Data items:
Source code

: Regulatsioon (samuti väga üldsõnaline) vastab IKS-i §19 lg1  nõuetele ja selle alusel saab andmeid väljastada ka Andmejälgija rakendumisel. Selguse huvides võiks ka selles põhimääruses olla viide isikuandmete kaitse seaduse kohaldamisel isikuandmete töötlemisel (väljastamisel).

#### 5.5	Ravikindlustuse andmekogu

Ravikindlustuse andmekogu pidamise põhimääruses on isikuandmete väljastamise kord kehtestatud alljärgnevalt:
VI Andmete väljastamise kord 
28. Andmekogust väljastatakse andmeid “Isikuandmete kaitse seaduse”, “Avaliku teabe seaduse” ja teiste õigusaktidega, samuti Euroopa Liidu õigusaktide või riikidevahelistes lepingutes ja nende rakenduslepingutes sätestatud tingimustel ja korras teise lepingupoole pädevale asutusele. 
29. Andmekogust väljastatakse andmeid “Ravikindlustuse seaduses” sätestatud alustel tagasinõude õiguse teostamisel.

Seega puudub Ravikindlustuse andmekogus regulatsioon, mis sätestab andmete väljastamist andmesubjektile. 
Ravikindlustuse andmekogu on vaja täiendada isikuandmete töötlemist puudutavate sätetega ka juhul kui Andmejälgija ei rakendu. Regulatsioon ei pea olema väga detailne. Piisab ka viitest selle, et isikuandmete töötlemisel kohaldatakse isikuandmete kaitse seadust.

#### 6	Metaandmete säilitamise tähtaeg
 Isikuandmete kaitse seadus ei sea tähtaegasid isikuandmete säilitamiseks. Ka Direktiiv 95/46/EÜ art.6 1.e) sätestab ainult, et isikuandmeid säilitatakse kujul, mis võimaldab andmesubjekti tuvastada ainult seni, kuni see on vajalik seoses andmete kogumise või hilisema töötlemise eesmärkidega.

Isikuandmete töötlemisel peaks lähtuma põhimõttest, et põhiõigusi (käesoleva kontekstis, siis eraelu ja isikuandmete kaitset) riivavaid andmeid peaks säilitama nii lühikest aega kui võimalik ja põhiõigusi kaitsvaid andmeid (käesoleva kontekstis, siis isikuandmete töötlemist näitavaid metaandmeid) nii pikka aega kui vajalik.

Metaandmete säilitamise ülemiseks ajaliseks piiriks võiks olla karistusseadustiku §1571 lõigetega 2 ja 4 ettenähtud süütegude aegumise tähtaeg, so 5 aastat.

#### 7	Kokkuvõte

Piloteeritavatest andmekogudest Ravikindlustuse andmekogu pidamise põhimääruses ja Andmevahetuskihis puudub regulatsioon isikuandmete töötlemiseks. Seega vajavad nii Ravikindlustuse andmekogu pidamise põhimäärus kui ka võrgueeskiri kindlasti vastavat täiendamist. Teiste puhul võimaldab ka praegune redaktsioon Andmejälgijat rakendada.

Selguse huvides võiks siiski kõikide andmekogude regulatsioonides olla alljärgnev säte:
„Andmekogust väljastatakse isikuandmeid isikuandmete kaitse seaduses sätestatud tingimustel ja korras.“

Exercise prompt
Copy out every item above word for word, keeping each line unchanged.

Completed exercise
Source code

: Regulatsioon (samuti väga üldsõnaline) vastab IKS-i §19 lg1  nõuetele ja selle alusel saab andmeid väljastada ka Andmejälgija rakendumisel. Selguse huvides võiks ka selles põhimääruses olla viide isikuandmete kaitse seaduse kohaldamisel isikuandmete töötlemisel (väljastamisel).

#### 5.5	Ravikindlustuse andmekogu

Ravikindlustuse andmekogu pidamise põhimääruses on isikuandmete väljastamise kord kehtestatud alljärgnevalt:
VI Andmete väljastamise kord 
28. Andmekogust väljastatakse andmeid “Isikuandmete kaitse seaduse”, “Avaliku teabe seaduse” ja teiste õigusaktidega, samuti Euroopa Liidu õigusaktide või riikidevahelistes lepingutes ja nende rakenduslepingutes sätestatud tingimustel ja korras teise lepingupoole pädevale asutusele. 
29. Andmekogust väljastatakse andmeid “Ravikindlustuse seaduses” sätestatud alustel tagasinõude õiguse teostamisel.

Seega puudub Ravikindlustuse andmekogus regulatsioon, mis sätestab andmete väljastamist andmesubjektile. 
Ravikindlustuse andmekogu on vaja täiendada isikuandmete töötlemist puudutavate sätetega ka juhul kui Andmejälgija ei rakendu. Regulatsioon ei pea olema väga detailne. Piisab ka viitest selle, et isikuandmete töötlemisel kohaldatakse isikuandmete kaitse seadust.

#### 6	Metaandmete säilitamise tähtaeg
 Isikuandmete kaitse seadus ei sea tähtaegasid isikuandmete säilitamiseks. Ka Direktiiv 95/46/EÜ art.6 1.e) sätestab ainult, et isikuandmeid säilitatakse kujul, mis võimaldab andmesubjekti tuvastada ainult seni, kuni see on vajalik seoses andmete kogumise või hilisema töötlemise eesmärkidega.

Isikuandmete töötlemisel peaks lähtuma põhimõttest, et põhiõigusi (käesoleva kontekstis, siis eraelu ja isikuandmete kaitset) riivavaid andmeid peaks säilitama nii lühikest aega kui võimalik ja põhiõigusi kaitsvaid andmeid (käesoleva kontekstis, siis isikuandmete töötlemist näitavaid metaandmeid) nii pikka aega kui vajalik.

Metaandmete säilitamise ülemiseks ajaliseks piiriks võiks olla karistusseadustiku §1571 lõigetega 2 ja 4 ettenähtud süütegude aegumise tähtaeg, so 5 aastat.

#### 7	Kokkuvõte

Piloteeritavatest andmekogudest Ravikindlustuse andmekogu pidamise põhimääruses ja Andmevahetuskihis puudub regulatsioon isikuandmete töötlemiseks. Seega vajavad nii Ravikindlustuse andmekogu pidamise põhimäärus kui ka võrgueeskiri kindlasti vastavat täiendamist. Teiste puhul võimaldab ka praegune redaktsioon Andmejälgijat rakendada.

Selguse huvides võiks siiski kõikide andmekogude regulatsioonides olla alljärgnev säte:
„Andmekogust väljastatakse isikuandmeid isikuandmete kaitse seaduses sätestatud tingimustel ja korras.“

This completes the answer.